OLG-FRANKFURT-AM-MAIN – Urteil, 1 U 174/10 vom 21.09.2011

Der Anspruch eines Unternehmenskäufers auf Nachverhandlungen zu einer vertraglich nur unbestimmt geregelten Frage (hier: Anpassung der vom Verkäufer geschuldeten Pensions-Rückdeckungsversicherungen der Höhe nach) ist nicht abtretbar.

OLG-FRANKFURT-AM-MAIN – Urteil, 1 U 184/10 vom 21.09.2011

1. Der Betriebsrat ist im Rahmen der ihm nach dem BetrVG obliegenden Aufgaben, seines gesetztlichen Wirkungskreises teilrechtsfähig und insofern in der Lage, Verträge über zugehörige Hilfsgeschäfte zu schließen. Die Entgeltforderung aus dem Hilfsgeschäft, etwa dem Beratungsvertrag, richtet sich demgemäß gegen den Betriebsrat. Seine Mitglieder haften für derartige Verbindlichkeiten grundsätzlich nicht persönlich.

2. Eine Zahlungsklage des Beraters gegen den Betriebsrat ist wegen fehlenden Rechtsschutzbedürfnisses unzulässig, wenn der Betriebsrat die Abtretung seines gegen den Arbeitgeber gerichteten Freistellungsanspruchs angeboten hat.

● **Aufgabe**
Gib den Auszug zu den Urteilen des OLG Frankfurt am Main von „OLG-FRANKFURT-AM-MAIN – Urteil, 1 U 174/10“ bis „grundsätzlich nicht persönlich.“ wortgetreu wieder. Die Zeilen werden hierfür nicht gebraucht.

● **Vorliegende Zeilen**
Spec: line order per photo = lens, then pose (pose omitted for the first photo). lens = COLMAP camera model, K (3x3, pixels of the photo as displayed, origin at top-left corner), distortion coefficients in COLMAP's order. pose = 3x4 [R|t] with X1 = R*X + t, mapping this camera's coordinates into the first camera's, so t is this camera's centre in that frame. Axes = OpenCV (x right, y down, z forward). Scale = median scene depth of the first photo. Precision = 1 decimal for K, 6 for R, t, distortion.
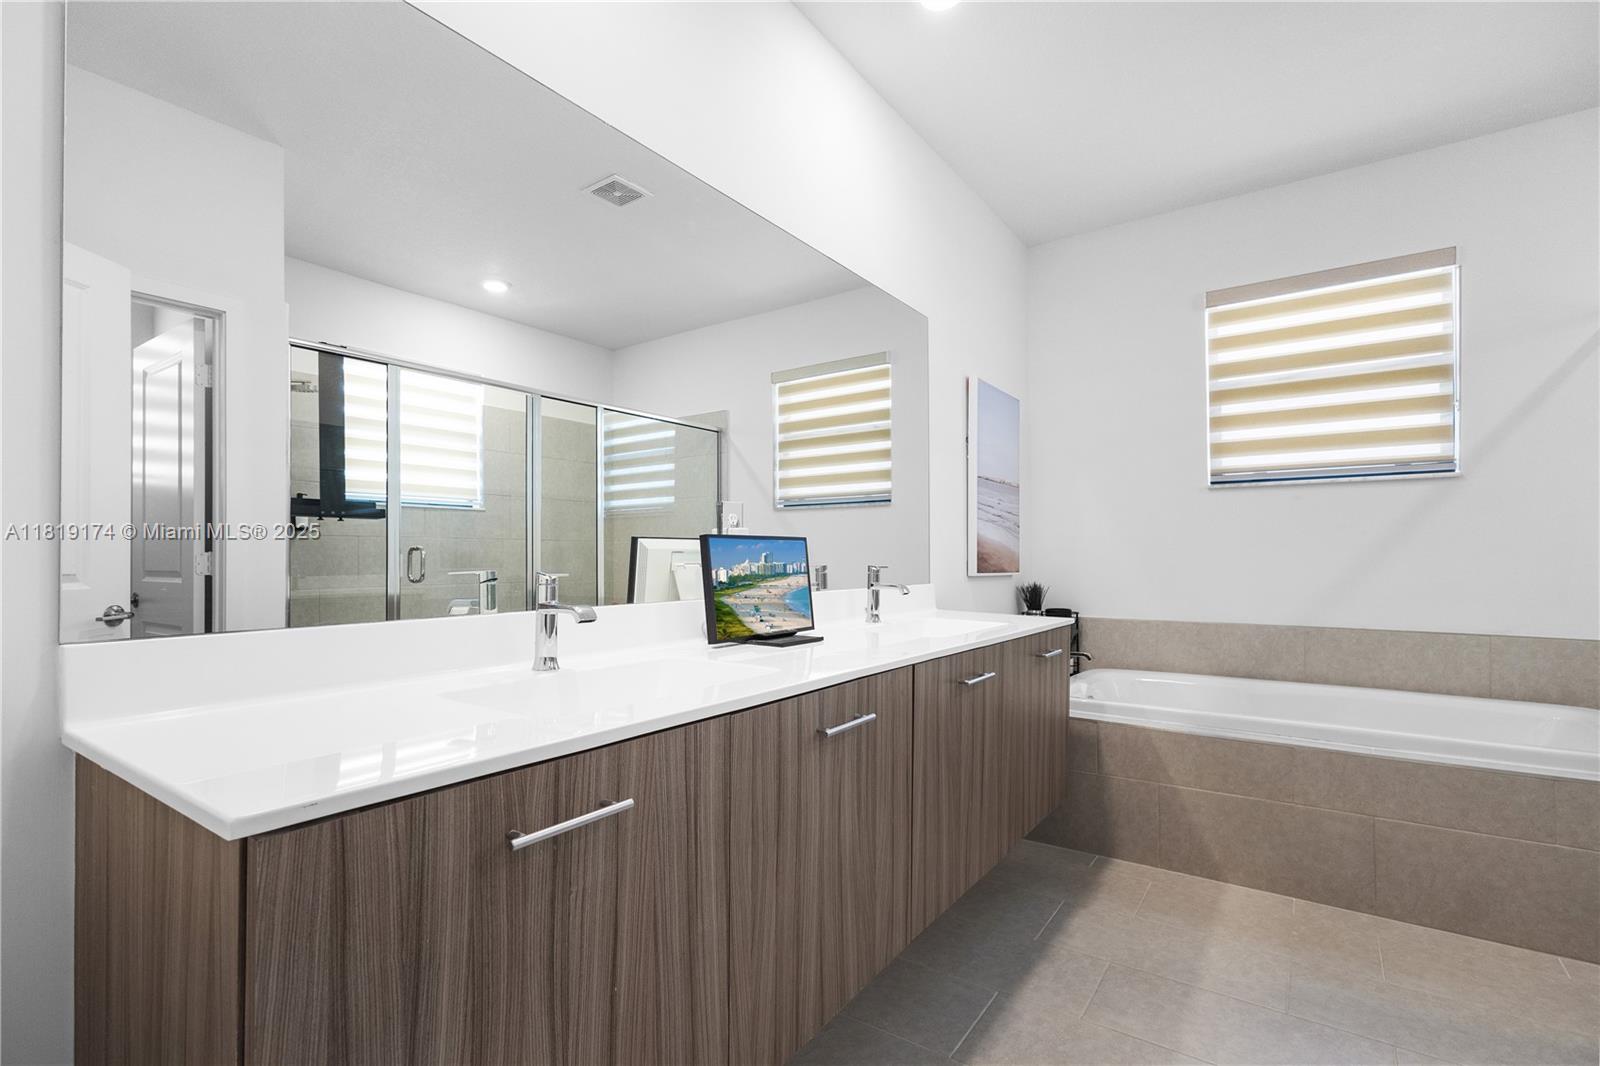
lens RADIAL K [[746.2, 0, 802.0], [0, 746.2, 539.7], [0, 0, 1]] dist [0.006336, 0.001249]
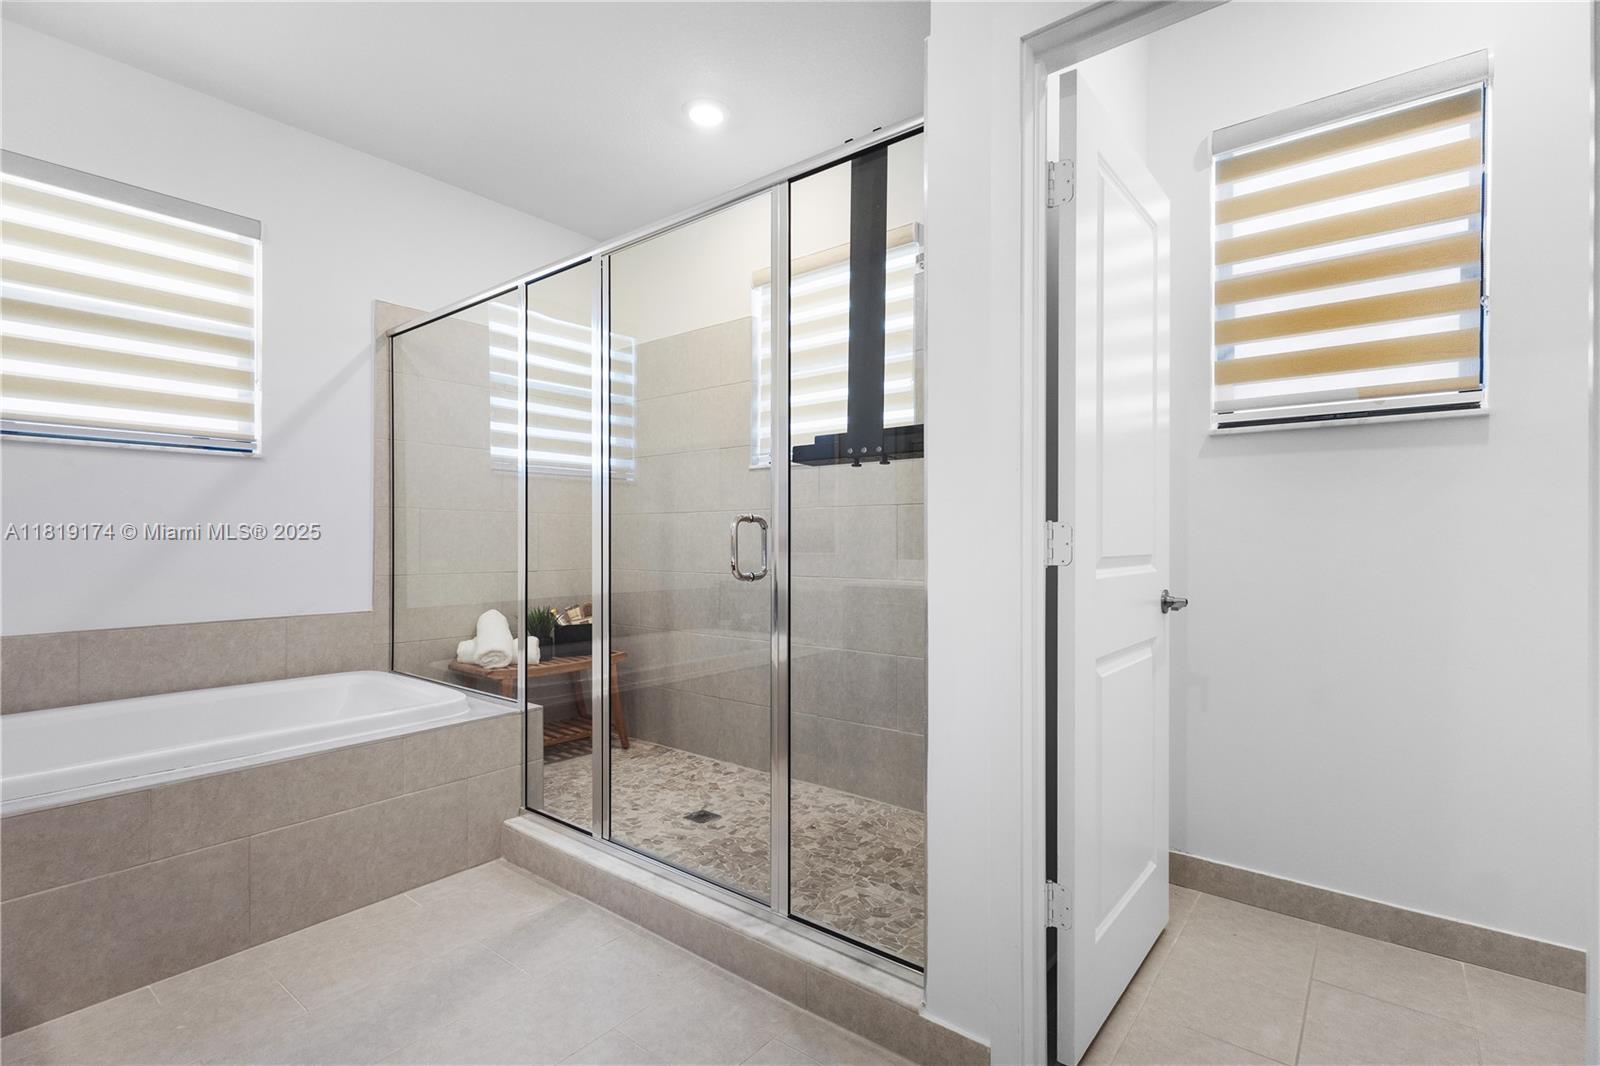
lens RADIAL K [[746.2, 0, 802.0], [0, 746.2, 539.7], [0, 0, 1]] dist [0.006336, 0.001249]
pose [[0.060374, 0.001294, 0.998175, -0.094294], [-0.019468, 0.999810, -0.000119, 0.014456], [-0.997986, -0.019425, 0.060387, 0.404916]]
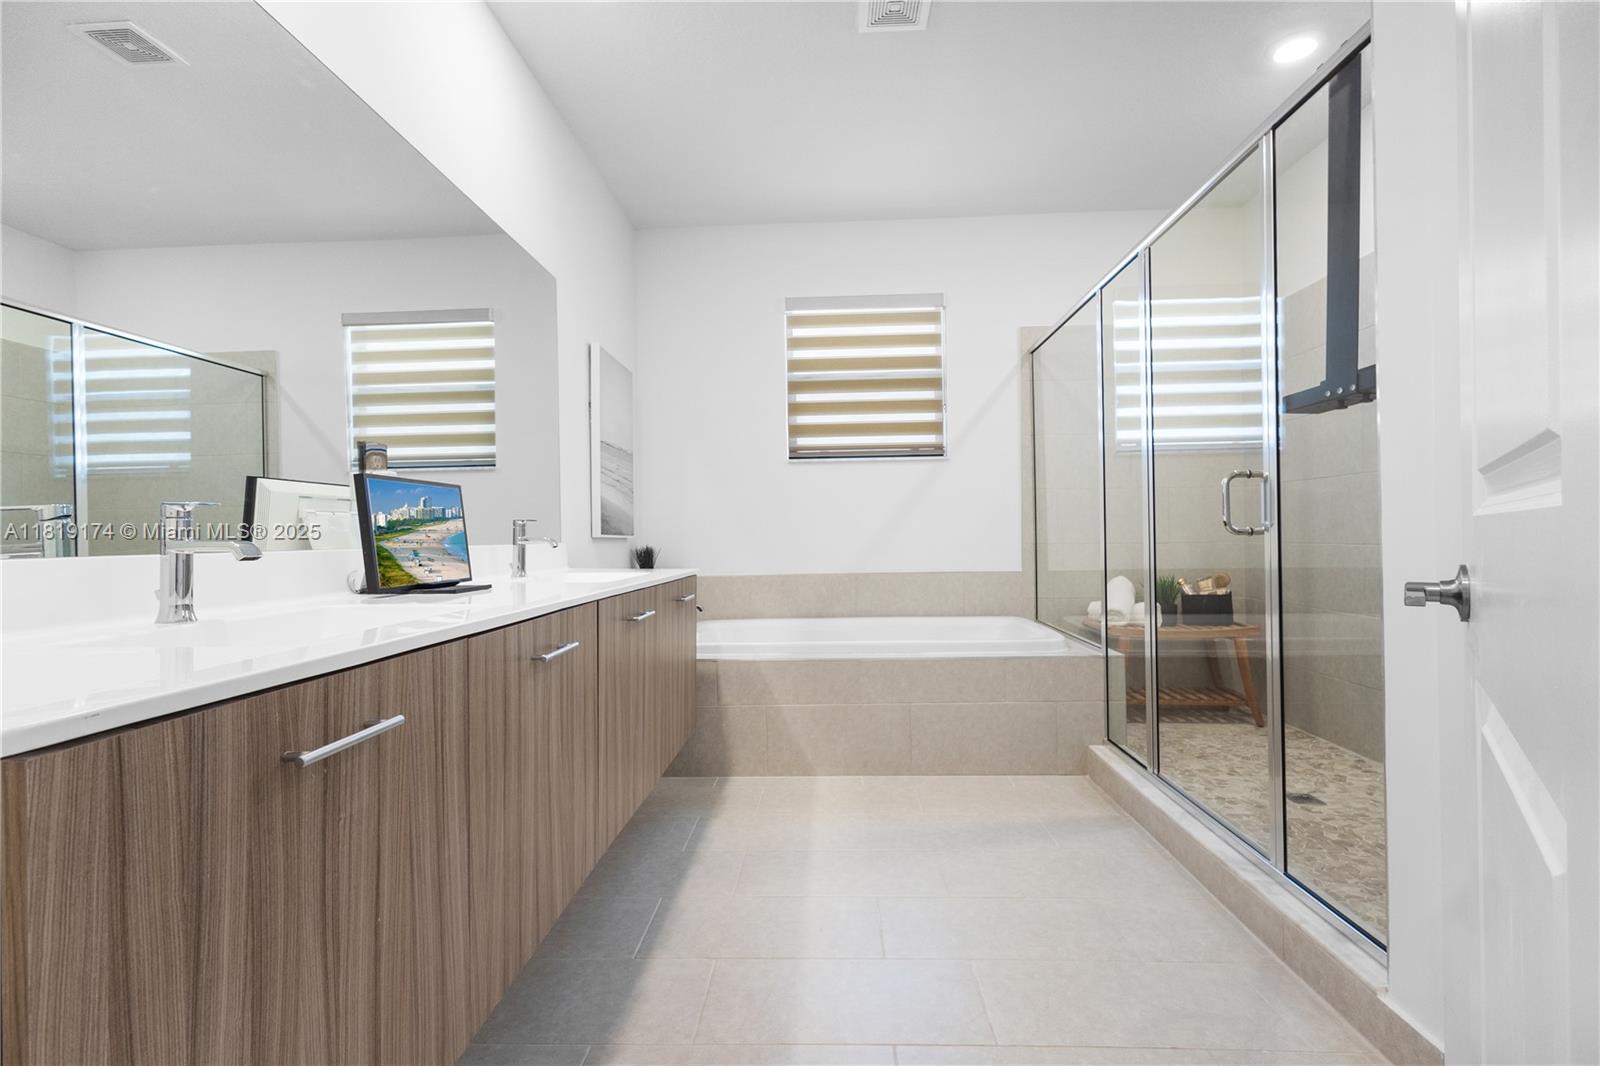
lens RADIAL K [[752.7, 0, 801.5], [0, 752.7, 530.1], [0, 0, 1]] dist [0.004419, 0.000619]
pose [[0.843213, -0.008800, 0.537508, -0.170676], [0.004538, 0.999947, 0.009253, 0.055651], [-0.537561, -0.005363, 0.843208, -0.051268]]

● **Antwort**
OLG-FRANKFURT-AM-MAIN – Urteil, 1 U 174/10 vom 21.09.2011

Der Anspruch eines Unternehmenskäufers auf Nachverhandlungen zu einer vertraglich nur unbestimmt geregelten Frage (hier: Anpassung der vom Verkäufer geschuldeten Pensions-Rückdeckungsversicherungen der Höhe nach) ist nicht abtretbar.

OLG-FRANKFURT-AM-MAIN – Urteil, 1 U 184/10 vom 21.09.2011

1. Der Betriebsrat ist im Rahmen der ihm nach dem BetrVG obliegenden Aufgaben, seines gesetztlichen Wirkungskreises teilrechtsfähig und insofern in der Lage, Verträge über zugehörige Hilfsgeschäfte zu schließen. Die Entgeltforderung aus dem Hilfsgeschäft, etwa dem Beratungsvertrag, richtet sich demgemäß gegen den Betriebsrat. Seine Mitglieder haften für derartige Verbindlichkeiten grundsätzlich nicht persönlich.